French reviews following Pax-Film’s release in March 1928, as Histoire des treize, were almost as glowing, with most writers celebrating Czinner’s adherence to the original narrative: “Of all the films drawn from Balzac until now, Histoire des treize is the only one that conveys in its smallest details the atmosphere of his novels… Not the slightest error, nor any fault of good taste, mars this beautiful reimagining, so clearly evocative of the Restoration.” (Le Gaulois, 13 August 1928) Henry Poulaille, in his article “Balzac au cinéma” (Cinéma, 15 March 1928), echoed those words, with an important coda: “We may add that this lovely film comes at the right time. It is a respectful nod by one of the young masters of the universal language that is Cinema, to the great Balzac, his senior, who also, with his pen, addressed the universe.”

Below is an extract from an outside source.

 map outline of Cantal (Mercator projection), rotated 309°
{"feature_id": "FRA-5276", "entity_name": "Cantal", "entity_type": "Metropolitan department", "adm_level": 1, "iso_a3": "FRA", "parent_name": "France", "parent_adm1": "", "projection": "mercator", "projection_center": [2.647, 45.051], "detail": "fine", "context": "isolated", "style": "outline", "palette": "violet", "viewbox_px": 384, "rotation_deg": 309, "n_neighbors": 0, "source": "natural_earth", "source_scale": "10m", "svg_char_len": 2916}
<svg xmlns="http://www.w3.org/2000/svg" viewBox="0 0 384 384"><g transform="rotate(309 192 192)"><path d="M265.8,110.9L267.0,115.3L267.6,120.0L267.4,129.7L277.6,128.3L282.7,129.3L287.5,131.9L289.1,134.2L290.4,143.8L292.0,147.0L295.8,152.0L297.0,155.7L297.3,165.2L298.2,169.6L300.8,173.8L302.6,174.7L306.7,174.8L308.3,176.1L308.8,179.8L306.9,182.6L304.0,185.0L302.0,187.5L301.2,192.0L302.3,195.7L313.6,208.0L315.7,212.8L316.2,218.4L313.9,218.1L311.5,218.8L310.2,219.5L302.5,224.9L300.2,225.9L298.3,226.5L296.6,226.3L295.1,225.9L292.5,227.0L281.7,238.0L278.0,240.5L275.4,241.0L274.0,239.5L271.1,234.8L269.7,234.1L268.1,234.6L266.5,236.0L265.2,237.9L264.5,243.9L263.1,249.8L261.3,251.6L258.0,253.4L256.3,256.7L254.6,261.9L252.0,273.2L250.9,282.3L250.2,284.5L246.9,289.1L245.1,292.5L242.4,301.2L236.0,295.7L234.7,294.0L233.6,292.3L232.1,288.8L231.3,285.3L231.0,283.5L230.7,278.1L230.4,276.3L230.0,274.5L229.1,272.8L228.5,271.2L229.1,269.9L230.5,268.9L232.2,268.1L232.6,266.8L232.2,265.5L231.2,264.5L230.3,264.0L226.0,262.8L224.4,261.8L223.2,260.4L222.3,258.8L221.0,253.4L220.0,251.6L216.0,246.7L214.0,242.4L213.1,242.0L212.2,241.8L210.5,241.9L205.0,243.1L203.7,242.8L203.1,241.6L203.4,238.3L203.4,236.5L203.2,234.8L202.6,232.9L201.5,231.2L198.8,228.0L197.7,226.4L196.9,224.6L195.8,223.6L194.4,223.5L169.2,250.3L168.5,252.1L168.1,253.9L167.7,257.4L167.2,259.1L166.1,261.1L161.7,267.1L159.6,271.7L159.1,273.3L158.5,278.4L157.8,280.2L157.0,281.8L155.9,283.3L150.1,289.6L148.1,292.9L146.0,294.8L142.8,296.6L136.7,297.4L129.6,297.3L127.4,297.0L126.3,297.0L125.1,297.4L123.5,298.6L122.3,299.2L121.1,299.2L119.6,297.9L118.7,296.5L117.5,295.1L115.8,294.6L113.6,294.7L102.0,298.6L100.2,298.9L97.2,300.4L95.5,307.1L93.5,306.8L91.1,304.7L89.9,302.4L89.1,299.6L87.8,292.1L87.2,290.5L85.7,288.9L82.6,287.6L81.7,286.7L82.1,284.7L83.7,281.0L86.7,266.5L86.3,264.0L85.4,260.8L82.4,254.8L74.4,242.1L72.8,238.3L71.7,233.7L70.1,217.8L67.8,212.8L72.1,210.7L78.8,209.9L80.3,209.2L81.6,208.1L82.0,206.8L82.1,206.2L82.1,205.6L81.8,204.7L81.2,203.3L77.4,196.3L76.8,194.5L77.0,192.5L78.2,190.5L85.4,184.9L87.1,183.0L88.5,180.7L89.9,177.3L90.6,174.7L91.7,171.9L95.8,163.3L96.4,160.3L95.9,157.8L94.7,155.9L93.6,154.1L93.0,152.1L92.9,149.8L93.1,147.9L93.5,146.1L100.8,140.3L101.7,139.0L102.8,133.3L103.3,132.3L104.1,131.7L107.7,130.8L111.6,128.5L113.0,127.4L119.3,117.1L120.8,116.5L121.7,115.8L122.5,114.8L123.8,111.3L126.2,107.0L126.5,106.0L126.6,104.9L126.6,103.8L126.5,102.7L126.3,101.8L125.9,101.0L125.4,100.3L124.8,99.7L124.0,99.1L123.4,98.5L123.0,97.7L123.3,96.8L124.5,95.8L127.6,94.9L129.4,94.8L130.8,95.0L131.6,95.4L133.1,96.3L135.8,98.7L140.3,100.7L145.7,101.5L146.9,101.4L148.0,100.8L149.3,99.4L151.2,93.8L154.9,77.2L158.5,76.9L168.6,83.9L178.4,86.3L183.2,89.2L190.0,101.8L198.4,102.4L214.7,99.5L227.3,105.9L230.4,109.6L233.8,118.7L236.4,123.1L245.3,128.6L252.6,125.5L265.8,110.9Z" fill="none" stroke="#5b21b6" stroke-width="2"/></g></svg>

Germaine Dermoz, Lyda Borelli, Norma Talmadge, Elisabeth Bergner: it’s quite a roster. But the most famous cinematic incarnation of the Duchess of Langeais never got beyond the planning phase: Greta Garbo, directed by Max Ophuls. Just imagine.

Jay Weissberg

regia/dir: Paul Czinner.
scen: Paul Czinner, dal romanzo di/based on a novel by Honoré de Balzac (La Duchesse de Langeais, 1833-34).

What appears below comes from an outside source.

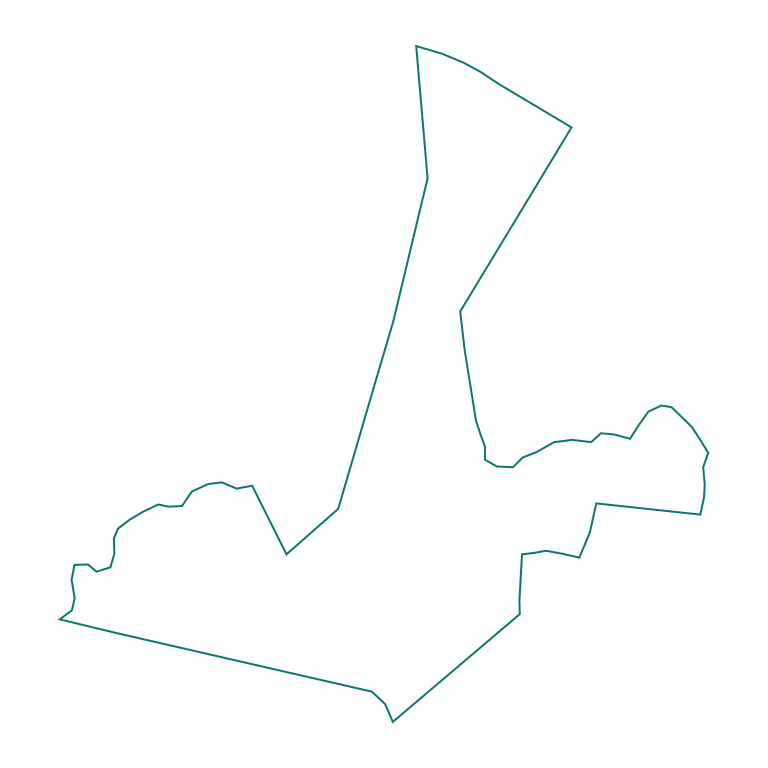 the district of Caiçara, Paraíba, Brazil
{"feature_id": "56859067B64465430989239", "entity_name": "Caiçara", "entity_type": "district", "adm_level": 2, "iso_a3": "BRA", "parent_name": "Brazil", "parent_adm1": "Paraíba", "projection": "mercator", "projection_center": [-35.407, -6.583], "detail": "fine", "context": "isolated", "style": "outline", "palette": "teal", "viewbox_px": 768, "rotation_deg": 0, "n_neighbors": 0, "source": "geoboundaries", "source_scale": "gbopen_adm2", "svg_char_len": 1037}
<svg xmlns="http://www.w3.org/2000/svg" viewBox="0 0 768 768"><path d="M416.2,46.1L427.6,178.6L424.3,192.0L393.2,321.7L376.3,378.8L338.2,508.9L286.5,554.3L252.1,485.7L236.6,488.6L221.9,482.4L208.3,484.0L191.9,491.5L182.0,506.0L169.1,506.7L158.2,504.5L143.0,511.8L129.7,519.7L117.9,528.7L113.9,538.4L114.4,553.7L110.4,567.3L96.4,571.7L88.1,564.5L74.5,564.9L71.6,579.7L74.7,598.4L71.9,610.3L59.8,619.4L116.1,633.0L372.0,691.7L385.3,704.3L392.8,721.9L519.8,614.1L519.4,601.1L522.0,554.3L533.4,553.0L546.1,550.8L562.1,553.7L579.4,557.6L589.9,532.3L596.3,503.4L700.3,514.6L704.0,497.6L704.7,484.6L703.2,467.2L708.2,452.9L700.7,440.5L691.8,426.9L679.5,414.9L671.6,407.2L661.3,405.5L648.4,411.6L639.4,424.2L630.0,438.8L613.8,434.4L600.9,433.3L591.2,442.1L572.2,439.9L554.2,442.1L537.1,451.8L522.7,457.5L513.0,467.2L496.8,466.5L485.0,459.7L485.0,446.7L480.4,434.1L476.0,420.7L464.6,349.5L460.2,311.5L531.0,194.5L571.5,127.4L516.5,94.6L499.4,84.4L479.7,71.4L462.9,62.4L441.6,53.6L416.2,46.1Z" fill="none" stroke="#0f766e" stroke-width="2"/></svg>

photog: Arpad Viragh, Adolf Schlasy.
scg/des: Hermann Warm, Ferdinand Bellan.
cost: Ilse Fehling.
stills: Walter Lichtenstein.
cast: Elisabeth Bergner (duchessa/Duchess de Langeais), Hans Rehmann (marchese/Marquis de Montriveau), Agnes Esterhazy (contessa/Countess Serezy), Paul Otto (marchese/Marquis de Ronquerolles), Elza Temáry (contessa/Countess Fontaine), Nicolai Wassiljeff (il giovane principe/the young prince), Olga Engl (la vecchia principessa/the old princess), Arthur Kraußneck (vice reggente/Vice-regent de Pamier), Else Heller (badessa/abbess), Leopold von Ledebur (duca di/Duke de Navarra), Jaro Fürth (duca di/Duke de Grandlieu), Hans Conrady (monaco/monk), Karl Platen (domestico/servant).
prod: Elisabeth Bergner-Film, per/for Phoebus-Film AG, Berlin.
v.c./censor date: 03.01.1927.
uscita/rel: 24.01.1927.
copia/copy: 35mm, 2433 m. (orig. 2697 m.), 106′ (20 fps); did./titles: FRA.
fonte/source: Cinémathèque française, Paris.